For newcomers to the French thriller genre, Anything for Her (Pour Elle) is not necessarily the most successful example. "The fundamental silliness and improbability of everything [in this film] is an insuperable problem," said one critic. Others were more positive: "The intense action sequences and gritty drama are compelling," said another.
A perhaps unintended, but in my view more useful, consequence of this film is the interest it has awakened in miscarriages of justice, drawing in viewers as the wrong that one family suffers at the hands of the law unfolds.
Julien (Vincent Lindon), a happily married schoolteacher, is shocked when his wife, Lisa (Diane Kruger), is whisked away from their home by a police squad one night. Assuming the police came for him – the film opens with a violent but unseen encounter between Julien and another man – it plays on assumptions that sudden arrests on suspicion of murder are likely to affect men, not women.
The film follows the family as Lisa, who it turns out was an innocent passerby near the scene of her boss's murder, is unable to prove her innocence against apparently strong but, we know, deeply flawed evidence.
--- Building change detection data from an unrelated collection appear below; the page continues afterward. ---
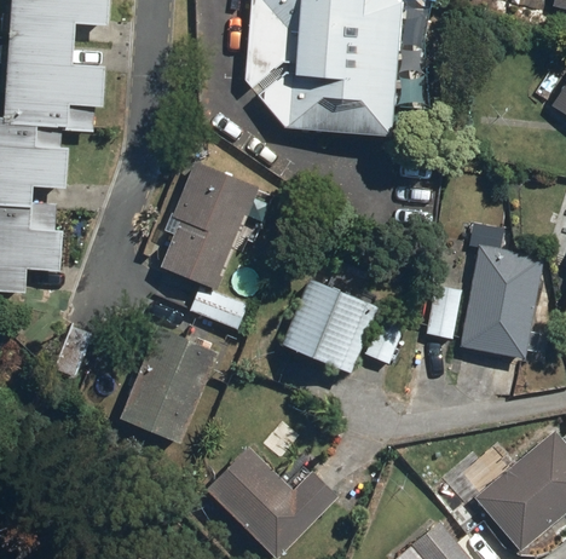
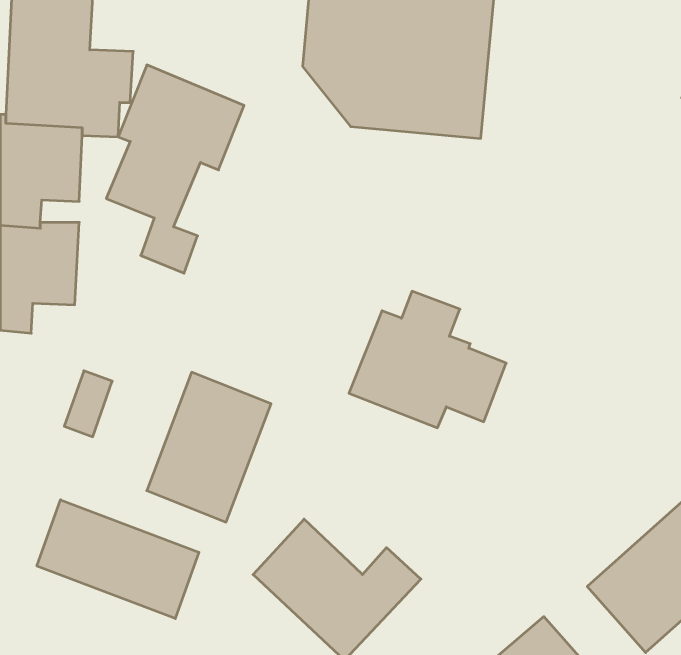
building: [163,159,275,327] -> [106,65,244,273]
building: [427,244,543,358] -> none
building: none -> [37,500,199,619]

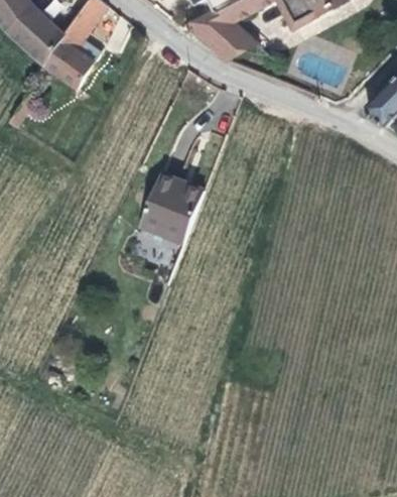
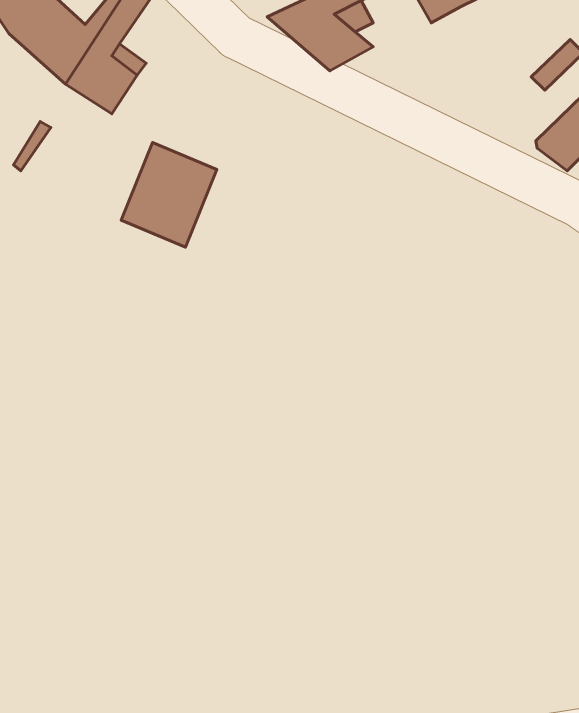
building: [140,173,205,244] -> [121,143,217,247]

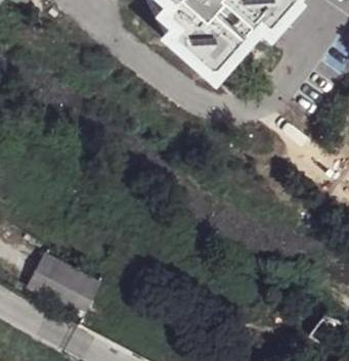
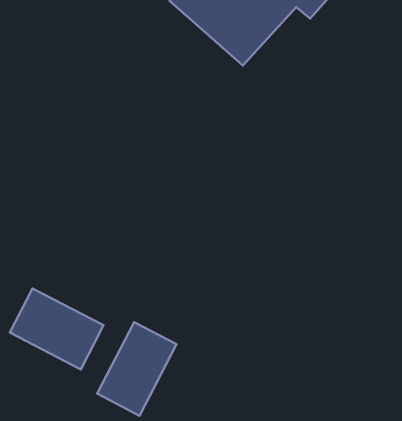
building: none -> [97,322,176,416]

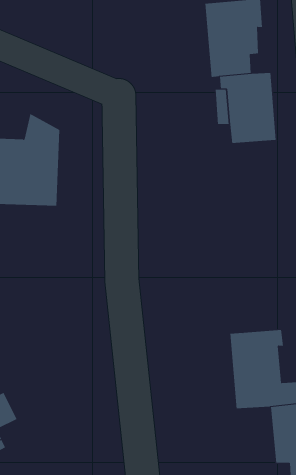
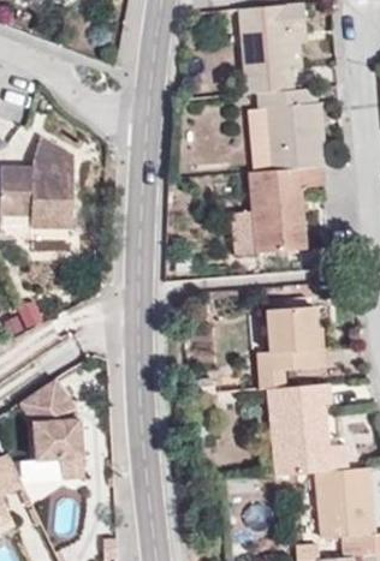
building: none -> [249,166,322,252]
building: none -> [257,304,325,388]
building: none -> [11,380,83,505]

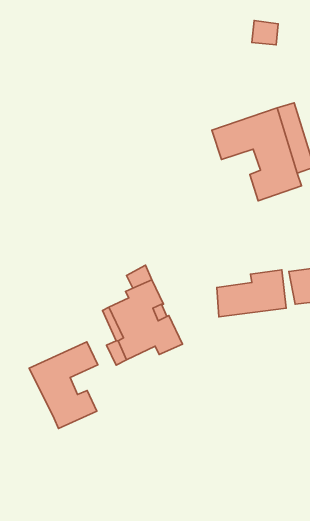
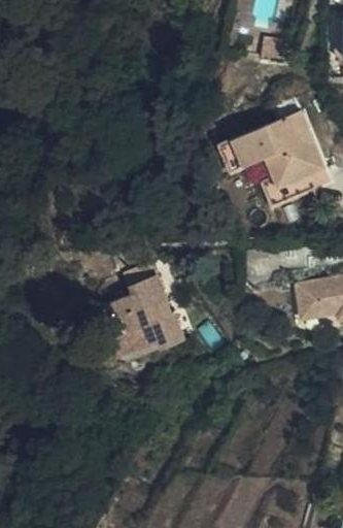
building: [217,270,286,317] -> none
building: [29,342,98,428] -> none

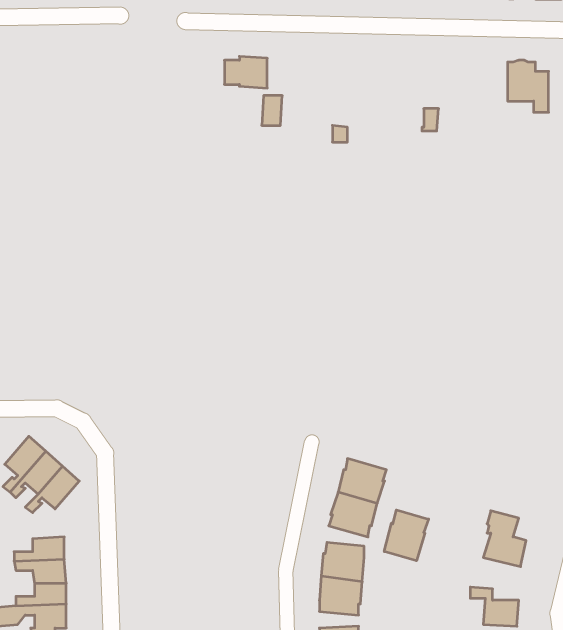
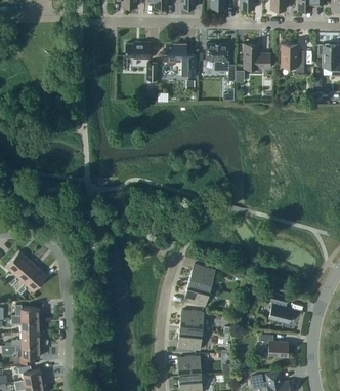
building: none -> [163,43,195,77]
building: none -> [206,43,229,71]
building: none -> [244,44,269,69]
building: [384,510,429,561] -> none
Lisa deteriorates mentally and physically in jail while her frantic husband sets about a long and, it has to be said, increasingly improbable plot to secure her release.
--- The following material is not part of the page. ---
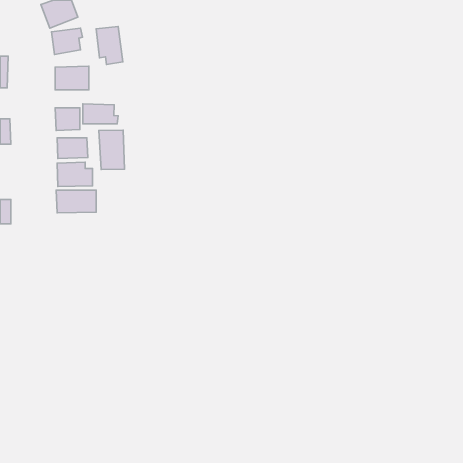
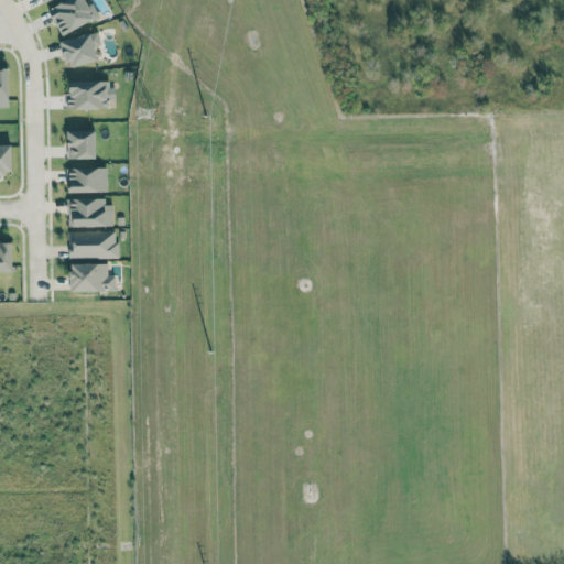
building: [96,26,123,64] -> none
building: [83,104,118,124] -> none
building: [99,130,124,169] -> none
building: none -> [70,263,116,292]

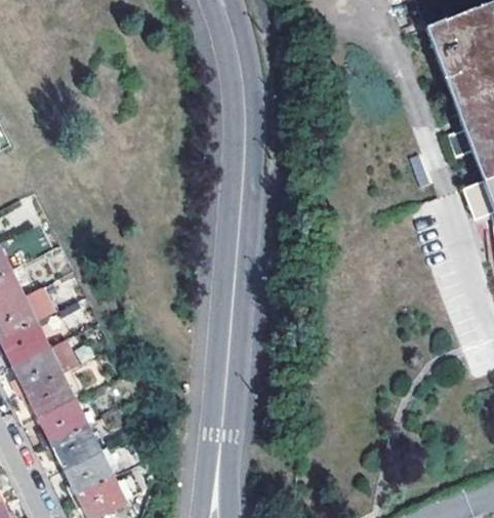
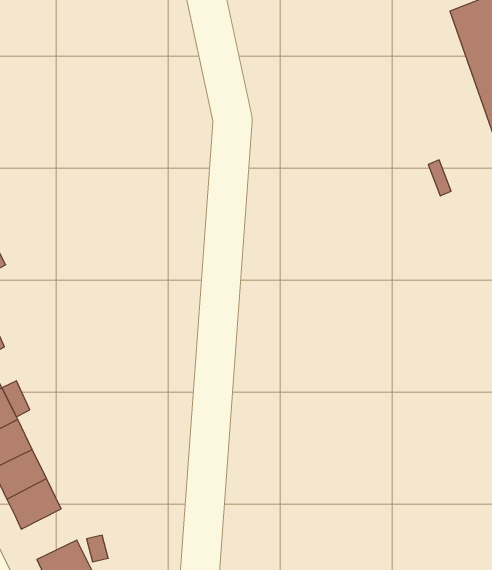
building: [65,450,112,493] -> none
Complete with photo collages on the wall, textbook-like lessons from an old lag who conveniently specialises in breaking out of jail, clumsy attempts to obtain fake documents and a fairly ridiculous plan for an escape from what is clearly a high-security prison, Julien's attempt to become a sufficiently hardened criminal to free his wife is never completely convincing.
What is indisputably compelling however, is the depiction of an innocent woman severed from her family and incarcerated in a windowless, loveless jail, having exhausted her options to appeal. Although the film spends relatively little time with Lisa, the regular glimpses of her hopeless existence give a haunting insight into the plight of a person who knows they are innocent but has no way of proving it.
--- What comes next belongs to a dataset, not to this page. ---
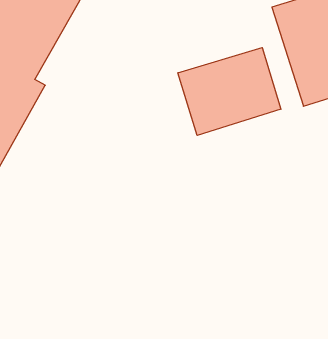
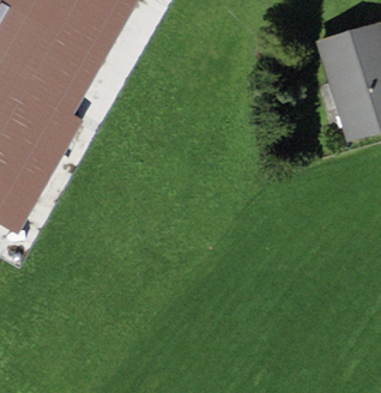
building: [178,48,281,135] -> none

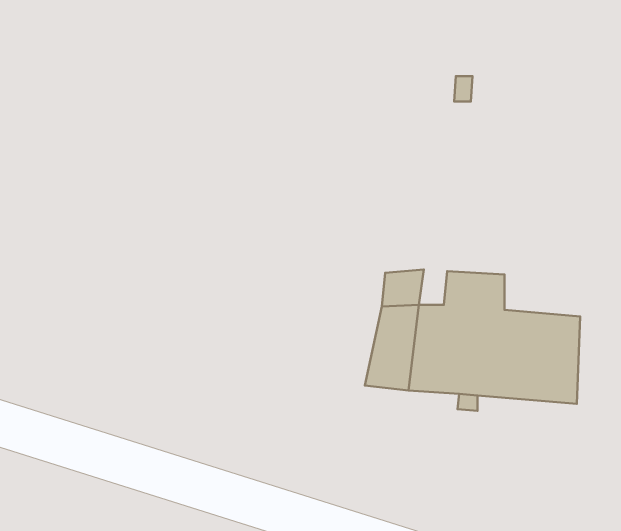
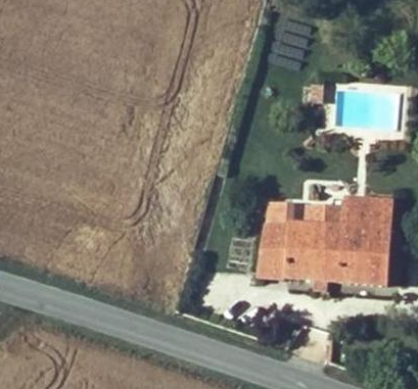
building: none -> [342,199,389,231]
Echoing the sentiments of real-life miscarriage of justice victims, who feel entitled to ignore prison rules because their innocence means they have not genuinely met the conditions of incarceration, the film raises questions about the ethics of breaking the law to remedy the wrong. Julien will stop at nothing to rescue his wife – robbery, murder, deceit – and, in what can only be an indictment of how serious is the injustice he is trying to remedy, it may be hard to believe but it is easy to empathise.